__EXERCISE DESCRIPTION__
In the entries below, find the line containing "Farmers’ markets offer a wealth of opportunit" and the line containing "Combine with". Copy those two lines and everything between them exactly, without the pictures.
##### DATA FOR PROCESSING
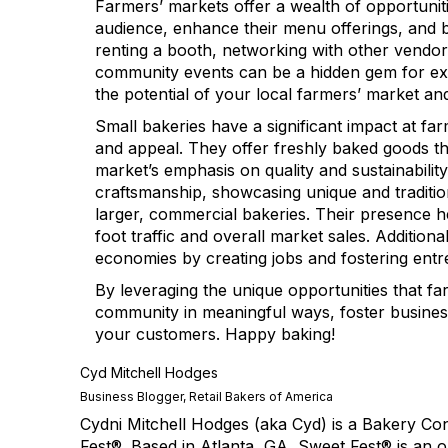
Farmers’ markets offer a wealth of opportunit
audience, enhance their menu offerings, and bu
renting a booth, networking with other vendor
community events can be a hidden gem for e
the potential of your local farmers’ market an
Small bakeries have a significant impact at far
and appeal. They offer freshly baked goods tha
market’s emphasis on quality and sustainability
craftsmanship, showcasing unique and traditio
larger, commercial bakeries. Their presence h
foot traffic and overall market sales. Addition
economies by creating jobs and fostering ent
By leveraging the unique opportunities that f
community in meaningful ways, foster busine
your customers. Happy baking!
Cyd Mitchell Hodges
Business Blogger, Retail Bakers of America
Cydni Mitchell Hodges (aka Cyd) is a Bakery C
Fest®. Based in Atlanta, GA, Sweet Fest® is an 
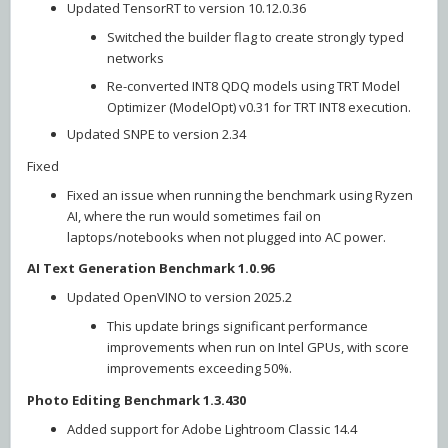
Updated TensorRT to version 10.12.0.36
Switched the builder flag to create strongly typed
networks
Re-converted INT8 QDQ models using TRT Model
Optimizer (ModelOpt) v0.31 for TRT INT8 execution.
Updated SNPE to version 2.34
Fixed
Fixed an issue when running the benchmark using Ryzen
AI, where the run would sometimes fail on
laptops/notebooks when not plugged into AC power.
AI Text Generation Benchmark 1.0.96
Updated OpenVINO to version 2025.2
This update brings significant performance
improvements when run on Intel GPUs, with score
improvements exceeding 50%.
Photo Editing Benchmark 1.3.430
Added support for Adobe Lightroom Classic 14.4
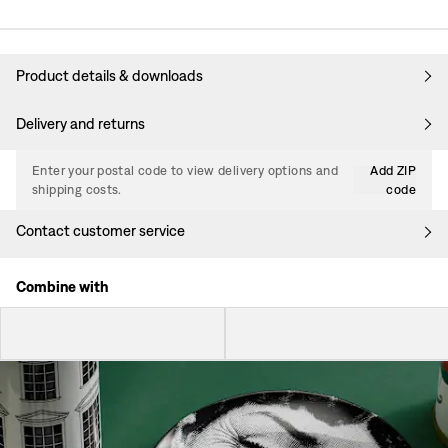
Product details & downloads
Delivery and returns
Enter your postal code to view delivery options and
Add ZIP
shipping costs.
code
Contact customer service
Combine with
##########
##### DATA FOR PROCESSING
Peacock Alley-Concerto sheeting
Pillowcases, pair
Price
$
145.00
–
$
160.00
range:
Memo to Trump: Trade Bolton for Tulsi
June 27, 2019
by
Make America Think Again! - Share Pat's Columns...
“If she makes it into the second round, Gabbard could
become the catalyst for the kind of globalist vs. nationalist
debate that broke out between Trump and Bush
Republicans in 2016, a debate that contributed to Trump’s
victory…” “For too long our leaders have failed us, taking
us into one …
##########
__SOLUTION TO THIS EXERCISE__
Farmers’ markets offer a wealth of opportunit
audience, enhance their menu offerings, and bu
renting a booth, networking with other vendor
community events can be a hidden gem for e
the potential of your local farmers’ market an
Small bakeries have a significant impact at far
and appeal. They offer freshly baked goods tha
market’s emphasis on quality and sustainability
craftsmanship, showcasing unique and traditio
larger, commercial bakeries. Their presence h
foot traffic and overall market sales. Addition
economies by creating jobs and fostering ent
By leveraging the unique opportunities that f
community in meaningful ways, foster busine
your customers. Happy baking!
Cyd Mitchell Hodges
Business Blogger, Retail Bakers of America
Cydni Mitchell Hodges (aka Cyd) is a Bakery C
Fest®. Based in Atlanta, GA, Sweet Fest® is an 
Updated TensorRT to version 10.12.0.36
Switched the builder flag to create strongly typed
networks
Re-converted INT8 QDQ models using TRT Model
Optimizer (ModelOpt) v0.31 for TRT INT8 execution.
Updated SNPE to version 2.34
Fixed
Fixed an issue when running the benchmark using Ryzen
AI, where the run would sometimes fail on
laptops/notebooks when not plugged into AC power.
AI Text Generation Benchmark 1.0.96
Updated OpenVINO to version 2025.2
This update brings significant performance
improvements when run on Intel GPUs, with score
improvements exceeding 50%.
Photo Editing Benchmark 1.3.430
Added support for Adobe Lightroom Classic 14.4
Product details & downloads
Delivery and returns
Enter your postal code to view delivery options and
Add ZIP
shipping costs.
code
Contact customer service
Combine with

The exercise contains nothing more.